Few people would argue the point that life insurance is a necessity, to protect the financial well-being of those you love should you pass away during your prime earning years. The question is, what is the best life insurance to purchase? Let’s take a quick look at the relative merits of the two most popular forms of life coverage: term life insurance vs. whole life insurance.
As the name indicates, term life insurance is insurance that you take out for a fixed term. So this policy is taken out for a certain number of years, and the policy expires at the end of that period. If the policyholder dies during this time, the beneficiary who has been named by the insured will receive the death benefit payout associated with the policy. If the policy holder is alive at the end of the term nothing is paid out.
You should know that statistically speaking, it is likely that the person who takes out the policy will survive through the length of its term. This is why term insurance is almost always the cheapest insurance you can buy for a given payout amount: the unlikelihood of payout enables insurance companies to offer term life to you relatively inexpensively. Before we look at term vs whole life insurance, let’s look at the whole life policies.
Whole life insurance, aka whole of life insurance, came into being because the market demanded life insurance with a guaranteed payout, regardless of when the policyholder died. In addition to the assurance of a payout, insurance agents often tout its benefits as an account against which you may borrow money, and as a sort of retirement account. With whole life, the concept of “cash value” was introduced, which is the value that the policy has over and above the premium payments you’ve made, because of interest that accrues on those payments over the life of the policy. The idea is that the cash value amount will eventually cover the payout when the insured person dies. In the meantime you are essentially allowed access to it if you desire, by borrowing from it. Be aware that borrowing against your cash value could reduce the payout to your beneficiaries if you should pass away before paying back the loan.
So moving on to the question of term life versus whole life insurance. Conceptually, whole life may sound like a pretty good deal. You get additional features and a guaranteed payout. The fact is though, that unfortunately you will pay a small fraction of the premiums each year with term life insurance vs whole life, for a similar amount of coverage. The premiums are large enough that they could affect your standard of living. Even if you can afford them though, the reality is that for most people whole life insurance policies just don’t make good financial sense anyway. There are usually fees and hidden costs that really increase your premium relative to the amount of coverage you are receiving. Everyone has alternatives as to where to put their money, and when it comes to the question of term insurance vs. whole life most experts will counsel you to use an alternative to whole life to address your income needs in retirement.
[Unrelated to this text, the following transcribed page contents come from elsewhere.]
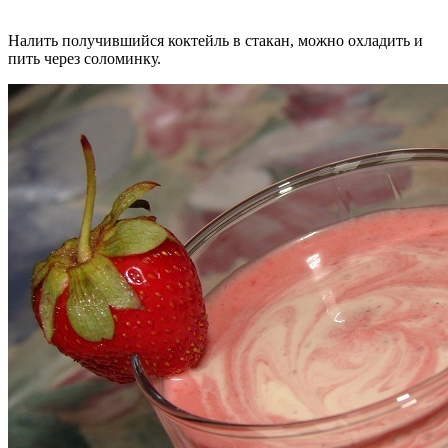
Налить получившийся коктейль в стакан, можно охладить и
пить через соломинку.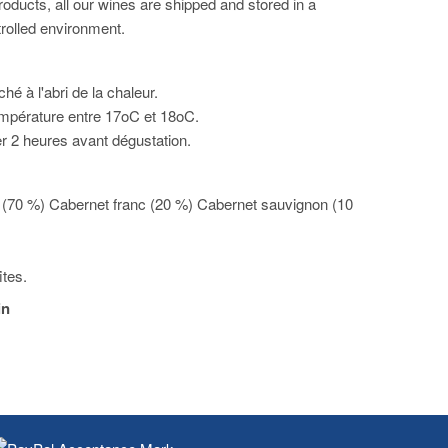
oducts, all our wines are shipped and stored in a
rolled environment.
é à l'abri de la chaleur.
empérature entre 17oC et 18oC.
er 2 heures avant dégustation.
 (70 %) Cabernet franc (20 %) Cabernet sauvignon (10
ites.
in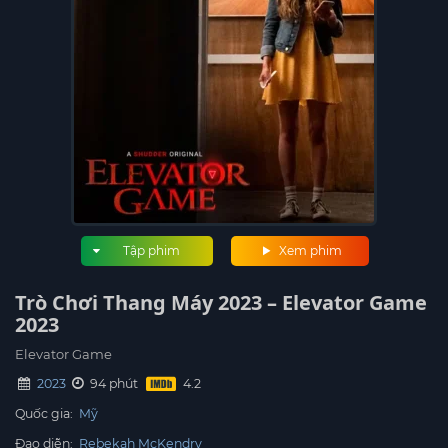
Tập phim
Xem phim
Trò Chơi Thang Máy 2023 – Elevator Game
2023
Elevator Game
2023
94 phút
Quốc gia:
Mỹ
Đạo diễn:
Rebekah McKendry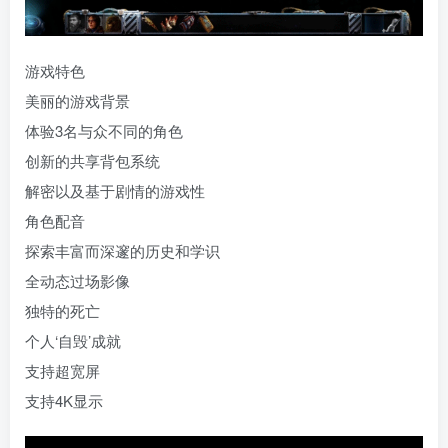
游戏特色
美丽的游戏背景
体验3名与众不同的角色
创新的共享背包系统
解密以及基于剧情的游戏性
角色配音
探索丰富而深邃的历史和学识
全动态过场影像
独特的死亡
个人‘自毁’成就
支持超宽屏
支持4K显示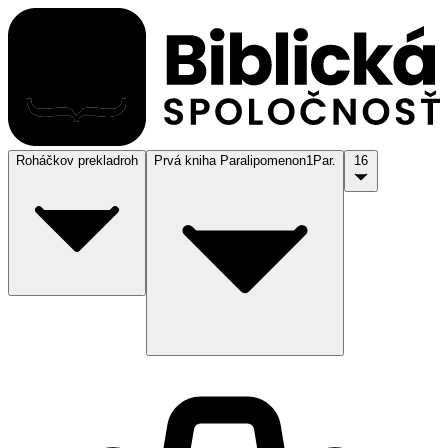
Roháčkov preklad
roh
Prvá kniha Paralipomenon
1Par.
16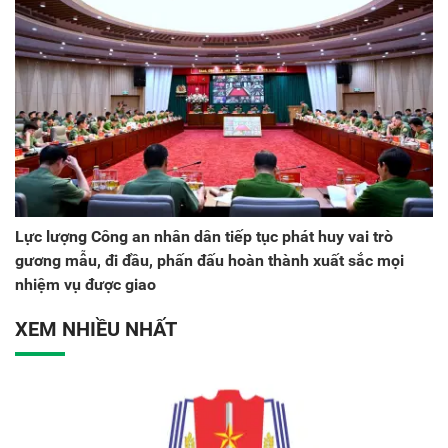
Lực lượng Công an nhân dân tiếp tục phát huy vai trò
gương mẫu, đi đầu, phấn đấu hoàn thành xuất sắc mọi
nhiệm vụ được giao
XEM NHIỀU NHẤT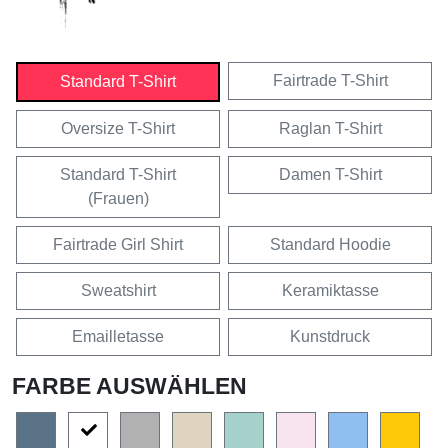
Fairtrade T-Shirt
Standard T-Shirt
Oversize T-Shirt
Raglan T-Shirt
Standard T-Shirt
Damen T-Shirt
(Frauen)
Fairtrade Girl Shirt
Standard Hoodie
Sweatshirt
Keramiktasse
Emailletasse
Kunstdruck
FARBE AUSWÄHLEN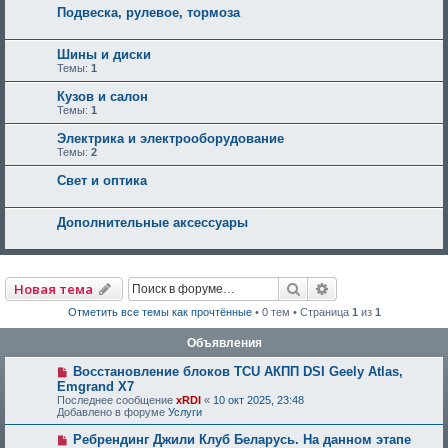
Подвеска, рулевое, тормоза
Шины и диски
Темы:
1
Кузов и салон
Темы:
1
Электрика и электрооборудование
Темы:
2
Свет и оптика
Дополнительные аксессуары
Поиск
Расширенный по
Новая тема
Отметить все темы как прочтённые
• 0 тем • Страница
1
из
1
Объявления
Восстановление блоков TCU АКПП DSI Geely Atlas,
Emgrand X7
Последнее сообщение
xRDI
«
10 окт 2025, 23:48
Добавлено в форуме
Услуги
Ребрендинг Джили Клуб Беларусь. На данном этапе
Specifically, many suggest to buy a good term life policy, possibly with a rider (an extra provision) to either extend the original policy when it is finished or to convert it to a whole life policy at that time. Then, since the term policy should lock in years of relatively low premium payments for you, get as aggressive as you can with your retirement planning and investing. What will then hopefully happen is that the next egg that you build over decades will exceed, and possibly greatly exceed, the whole life payout for which you would have paid so much.